ABCB11 encodes the bile acid export pump (BSEP), the main transporter of bile acids from hepatocytes to the biliary system [39]. The connection between liver diseases and impaired motility of the digestive system in cattle has been demonstrated in a number of publications [2,4,40,41]. Thus, in cows with pathologies of this organ, a decrease in the strength and duration of rumen contraction was noted [41]. Studies have reported that cases of LDA in animals with liver lesions are more common than in the general population [2]. When analyzing the biochemical profile of animals, it was found that in cases of LDA, markers of hepatocyte death significantly increase [4]. Vice versa, an increase in some hepatocyte death markers predicts the onset of displacement [11,12,42]. However, explanation of this connection requires further research. A previous GWAS study has already suggested a link between bile acid metabolism and LDA [2].

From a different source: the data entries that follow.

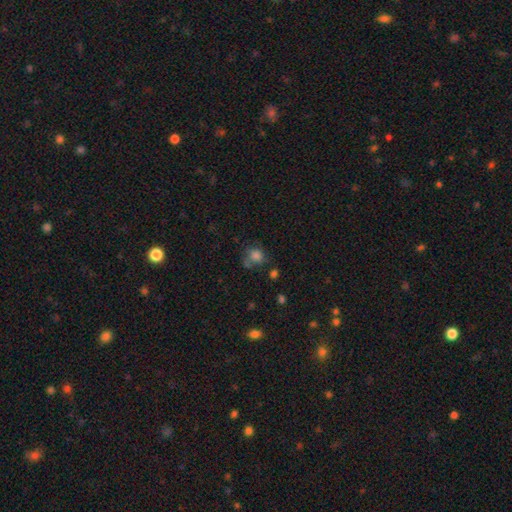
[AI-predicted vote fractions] smooth-or-featured: smooth: 76% | star or artifact: 14% | featured or disk: 10%
  how-rounded: round: 78% | in between: 21% | cigar-shaped: 1%
  merging: none: 53% | minor disturbance: 22% | merger: 14% | major disturbance: 11%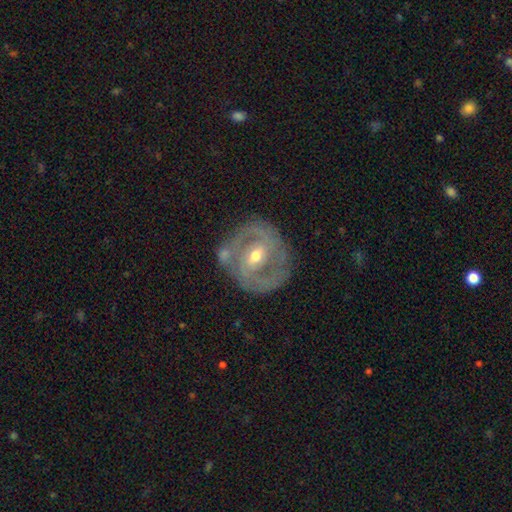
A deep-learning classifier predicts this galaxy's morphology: Smooth or featured? Predicted: featured or disk (p=0.81). Edge-on disk? Predicted: no (p=0.97). Bar? Predicted: weak (p=0.51). Spiral arms? Predicted: yes (p=0.82). Spiral winding? Predicted: tight (p=0.54). Spiral arm count? Predicted: 2 (p=0.66). Bulge size? Predicted: moderate (p=0.66). Merging? Predicted: none (p=0.72).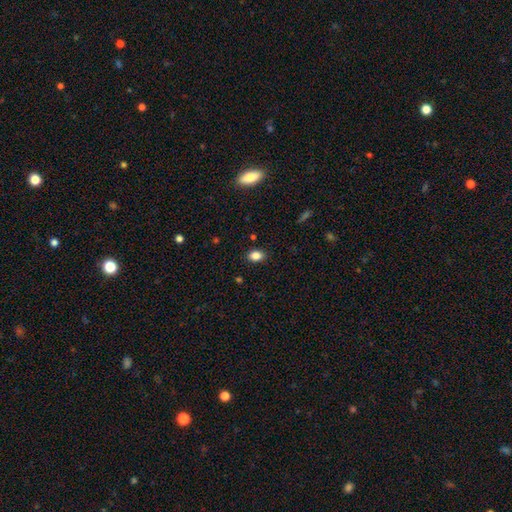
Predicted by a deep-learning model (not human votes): This appears to be a smooth galaxy with no disk features (85%) that is in between round and cigar-shaped (75%). Merging: none (87%).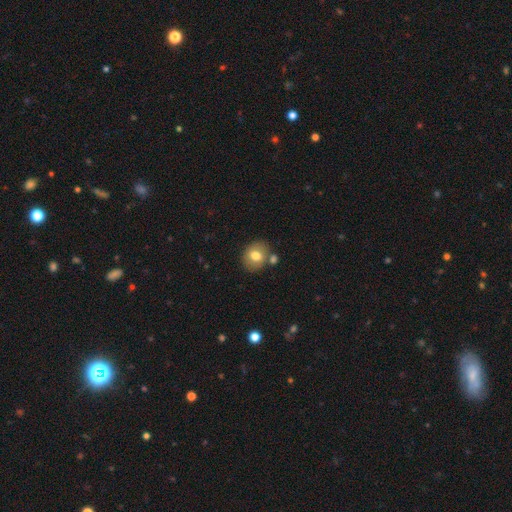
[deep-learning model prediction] A smooth galaxy with no disk features (74%) that is round (64%). Merging: none (70%).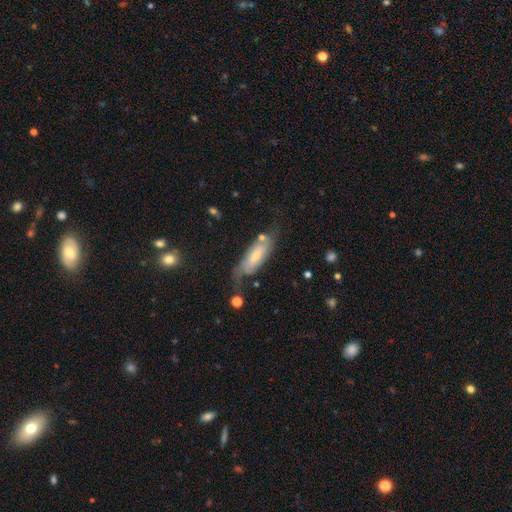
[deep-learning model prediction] smooth-or-featured: featured or disk: 53% | smooth: 40% | star or artifact: 7%
  disk-edge-on: no: 79% | yes: 21%
  merging: none: 50% | minor disturbance: 27% | major disturbance: 18% | merger: 5%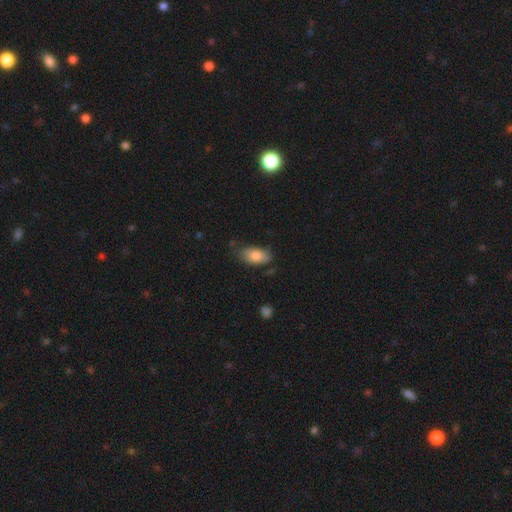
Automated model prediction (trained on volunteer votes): Smooth or featured?
  - smooth: 82% *
  - featured or disk: 11%
  - star or artifact: 7%
How rounded?
  - in between: 92% *
  - cigar-shaped: 5%
  - round: 4%
Merging?
  - none: 68% *
  - minor disturbance: 24%
  - major disturbance: 5%
  - merger: 3%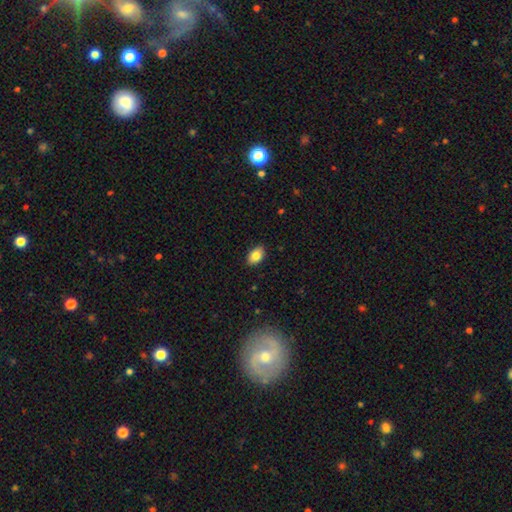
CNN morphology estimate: A smooth galaxy with no disk features (84%) that is in between round and cigar-shaped (87%). Merging: none (86%).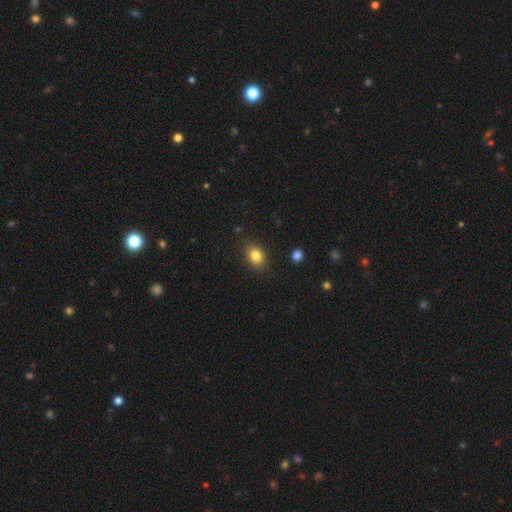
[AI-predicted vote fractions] smooth_or_featured: smooth (p=0.83) [alt: star or artifact p=0.10]
how_rounded: in between (p=0.64) [alt: round p=0.35]
merging: none (p=0.86) [alt: minor disturbance p=0.10]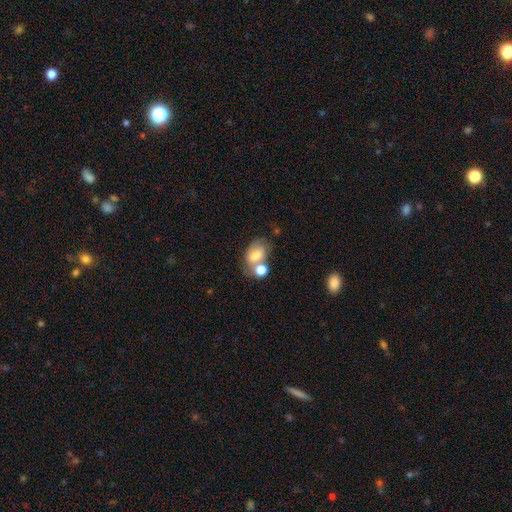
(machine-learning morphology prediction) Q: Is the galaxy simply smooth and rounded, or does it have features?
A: smooth — 72%.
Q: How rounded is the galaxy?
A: in between — 80%.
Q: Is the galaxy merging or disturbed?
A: merger — 41%.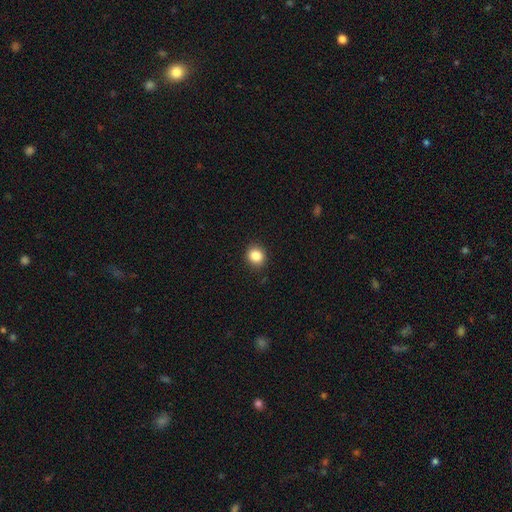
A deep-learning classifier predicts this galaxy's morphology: Smooth or featured?
  - smooth: 86% *
  - star or artifact: 10%
  - featured or disk: 4%
How rounded?
  - round: 77% *
  - in between: 22%
  - cigar-shaped: 1%
Merging?
  - none: 89% *
  - minor disturbance: 8%
  - major disturbance: 2%
  - merger: 1%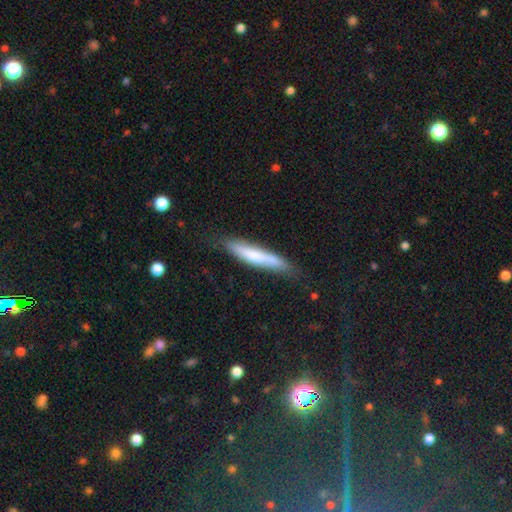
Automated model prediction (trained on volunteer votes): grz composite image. It shows a smooth galaxy with no disk features (68%) that is cigar-shaped (90%). Merging: none (74%).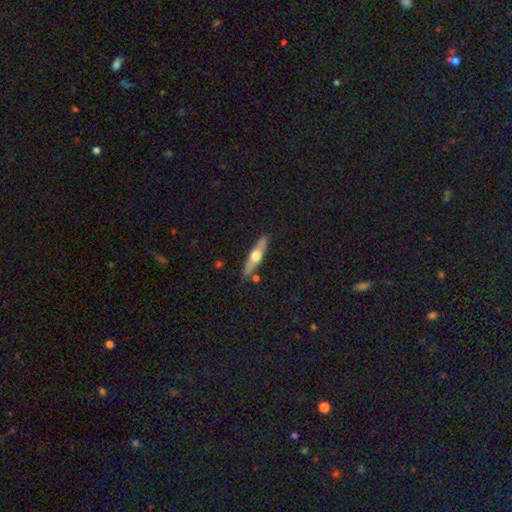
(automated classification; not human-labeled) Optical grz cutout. It shows a featured or disk galaxy (56%) viewed edge-on (91%) with a rounded central bulge (94%). Merging: none (83%).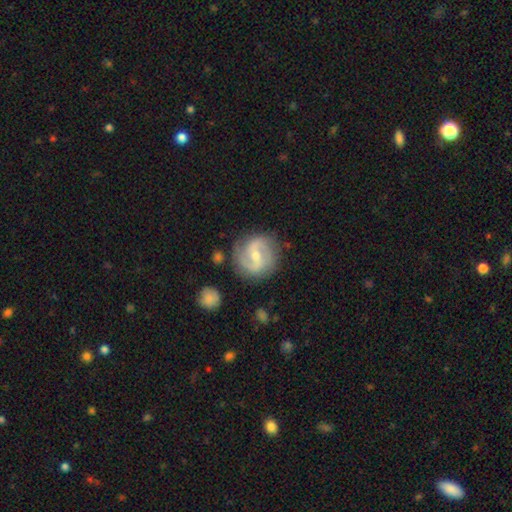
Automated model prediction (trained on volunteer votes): The model was most divided on "bulge size": moderate: 49%, small: 47%, large: 1%, none: 1%, dominant: 1%. Remaining: edge-on disk — no (97%); spiral arms — yes (94%); spiral arm count — 2 (89%); smooth or featured — featured or disk (83%); merging — none (80%); spiral winding — medium (51%); bar — weak (47%).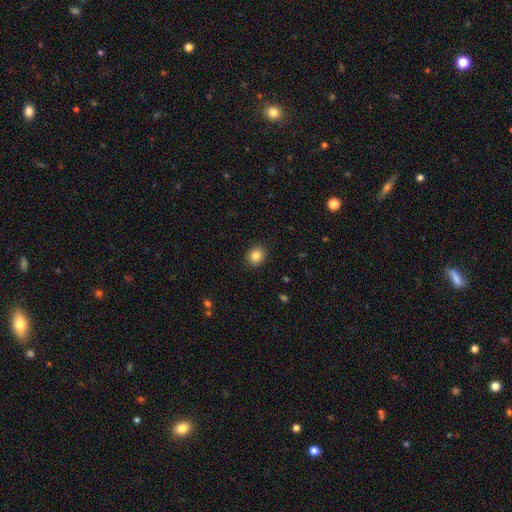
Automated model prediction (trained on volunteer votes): The model was most divided on "how rounded": round: 66%, in between: 34%, cigar-shaped: 1%. More confident: merging — none (90%); smooth or featured — smooth (84%).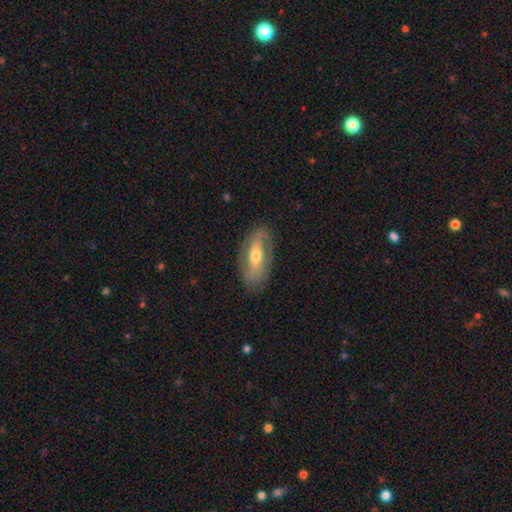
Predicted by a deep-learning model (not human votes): This appears to be a featured or disk galaxy (74%) with a strong bar (35%, tied with weak), 2 (82%) medium (39%) spiral arms (84%) and a moderate central bulge (67%). Merging: none (81%).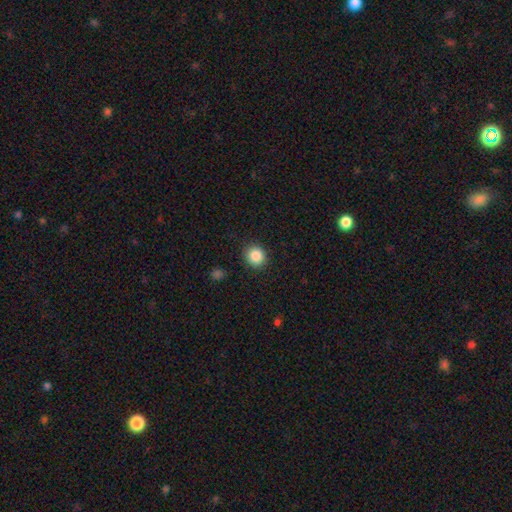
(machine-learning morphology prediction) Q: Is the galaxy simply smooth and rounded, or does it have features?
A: smooth — 87%.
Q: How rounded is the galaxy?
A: round — 84%.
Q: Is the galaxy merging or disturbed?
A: none — 89%.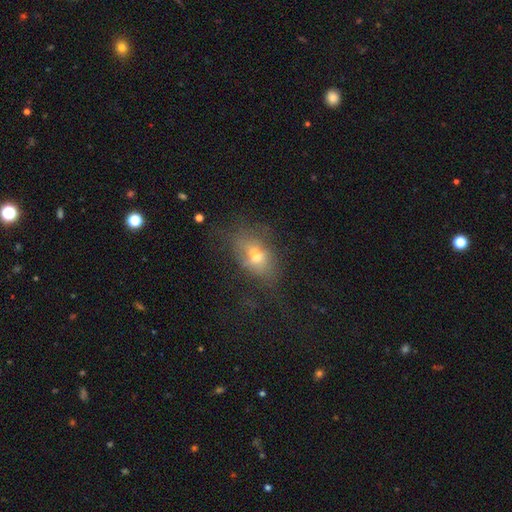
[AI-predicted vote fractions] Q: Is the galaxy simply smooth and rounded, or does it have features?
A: smooth — 58%.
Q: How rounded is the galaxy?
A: in between — 79%.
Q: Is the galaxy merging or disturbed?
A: none — 49%.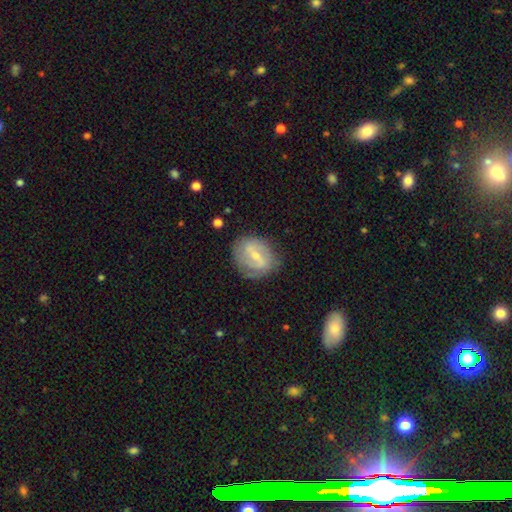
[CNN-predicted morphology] A featured or disk galaxy (68%) with a weak bar (48%), spiral arms (73%) and a small central bulge (59%). Merging: none (71%).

The SRP72 gene encodes a polypeptide that is part of a protein complex that promotes post-translational modification of proteins in the endoplasmic reticulum [43]. In the signal recognition particle (SRP), SRP68 and SRP72 proteins form a heterodimer that has been difficult to investigate, and thus many processes in which the previously mentioned protein is involved still remain not fully understood. It is known that polymorphisms in SRP72 are associated with one of the hereditary forms of aplastic anemia [44]. Transcriptomic studies have demonstrated that the expression of SRP72 gene may be a marker of hepatotoxicity [45]. The mechanism of involvement of this protein in the development of left displacement of the abomasum is also not completely clear. SRP72 may carry out post-translational modifications of proteins, whose direct or indirect interaction with certain substrates will lead to a decrease in the force of smooth muscle contraction, which may affect peristalsis of the gastrointestinal tract and cause LDA. On the other hand, the effect may be more indirect. For example, it may be caused by changes in certain biochemical pathways.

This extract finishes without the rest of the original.